READING PASSAGE:
On this page

    Metadata Refresh

    This topic describes how Dremio gathers dataset metadata from external storage systems in addition to the configuration options available for customizing options on a per-source or per-table basis.

    Dremio gathers metadata information for physical datasets from external sources at regular intervals in order to accelerate end-user queries. During query operation, Dremio uses stored metadata to immediately start SQL planning and processing functions. Information gathered for each table includes:

    • The dataset’s table schema including columns, data types, etc
    • The dataset’s table partition layout
    • The list of files that are a part of the dataset table (Data Lake sources only)

    Stored metadata refreshes may occur during the following events:

    • Scheduled Refresh
      • Metadata is automatically refreshed at fixed time intervals, such as once every hour. This is done from the Advanced Options tab of the Settings dialog for the desired source.
    • Inline Refresh (Manual)
      • During query runtime, if Dremio discovers that the metadata has either expired or became invalid, a metadata refresh is triggered and the query restarts after the refresh.
    • Manual Refresh
      • Users can manually trigger an immediate metadata refresh by executing the SQL command ALTER TABLE <table> REFRESH METADATA.

    Improved Metadata Refreshes (Preview)

    note:

    Version Requirement: This enhancement is only available using instances of Dremio v18.0+.

    In Dremio v18.0+, the service supports preview access to the following improvements:

    To activate this functionality, enable the dremio.iceberg.enabled and dremio.execution.support_unlimited_splits flags. This enables fast metadata refreshes and removes the limitation on the number of data splits scanned. If you are using Hive datasets, we recommend also enabling the store.accurate.partition_stats support key as this allows for more accurate partition stats. Enabling these options may be done from the Support Settings page.

    warning:

    Using these support keys will enable new functionalities in Dremio that may cause unexpected behaviors with your existing datasets. We recommend testing this functionality first in a test environment as described here.

    Limitations

    • The Dataset Discovery option is not available for FileSystem sources, such as HDFS, MapR-FS, and NAS.
    • Datasets are limited to a maximum width of 800 columns (as of Dremio v3.1.3). Datasets exceeding the limit may not be queryable once their metadata is refreshed.

    Improved Metadata Refreshes

    Dremio utilizes an improved metadata refresh process to more efficiently capture metadata changes, particularly for tables with large numbers of files.

    When activated, the metadata refresh process is run both in parallel across the execution engine’s nodes for faster refresh and operates incrementally where possible for more efficient refreshes.

    Unlimited Splits

    note:

    As of Dremio v21.0+, this functionality is enabled by default. Otherwise, organizations using Dremio v18.X-20.X must enable this manually using the associated support key.

    With the unlimited splits for FileSystem sources, users may perform queries wherein Dremio processes any number of data splits. All split limitations are removed by default for the following dataset types:

    With this functionality, split limitations are removed for the following source types:

    • FileSystem sources (S3, ADLS, GCS, HDFS) using:
      • Parquet formatted tables
      • Iceberg formatted tables
      • Delta Lake formatted tables
    • Hive sources (Hive 2 and Hive 3) using:
      • Parquet formatted tables
      • Avro formatted tables
      • ORC formatted tables (non-transactional only)

GIVEN INFORMATION:
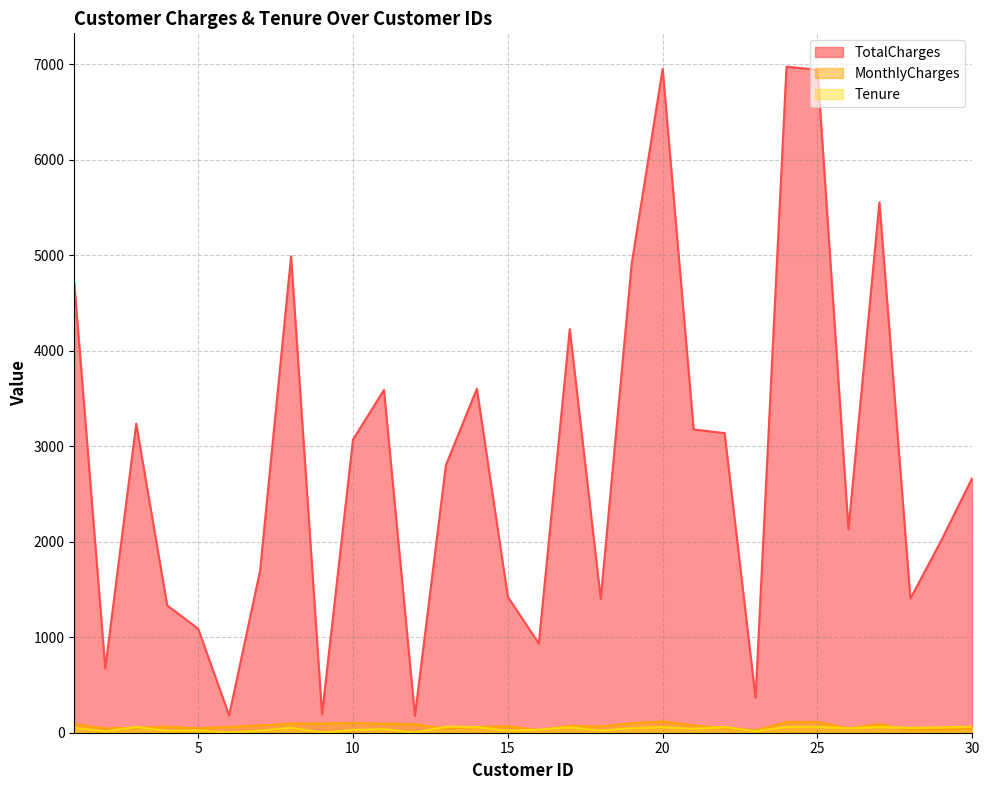

Where is the first local minimum for Tenure?

2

WHAT TO WORK ON:
(a) List every support key or flag that the Dremio metadata refresh page names.
(b) Write the next part of the Dremio metadata refresh page, starting right after its last list item.

RESPONSES TO THE TASKS:
(a)
- dremio.iceberg.enabled
- dremio.execution.support_unlimited_splits
- store.accurate.partition_stats

(b)
    Refreshing Metadata

    Metadata refreshes pick up the latest metadata changes and occurs one of three ways: scheduled, automatically, or manually.

    Setting Up Scheduled Refreshes

    Scheduling metadata refreshes is done from the Advanced Options tab of the Settings page for a desired source. You need only select the scope of the refresh (all datasets, a single dataset, or as-needed) and when the refresh should occur or expire.

    For more information about Metadata settings for specific data sources, see each data source’s help page.

    Setting Up Automatic Refreshes

    Inline metadata refresh is triggered when Dremio discovers that the metadata has expired; or when Dremio has discovered that metadata is invalid during query execution

    By default, Dremio refreshes metadata when the service discovers that the metadata has expired or metadata is identified as invalid during a query’s execution. In these circumstances, Dremio automatically performs a metadata refresh.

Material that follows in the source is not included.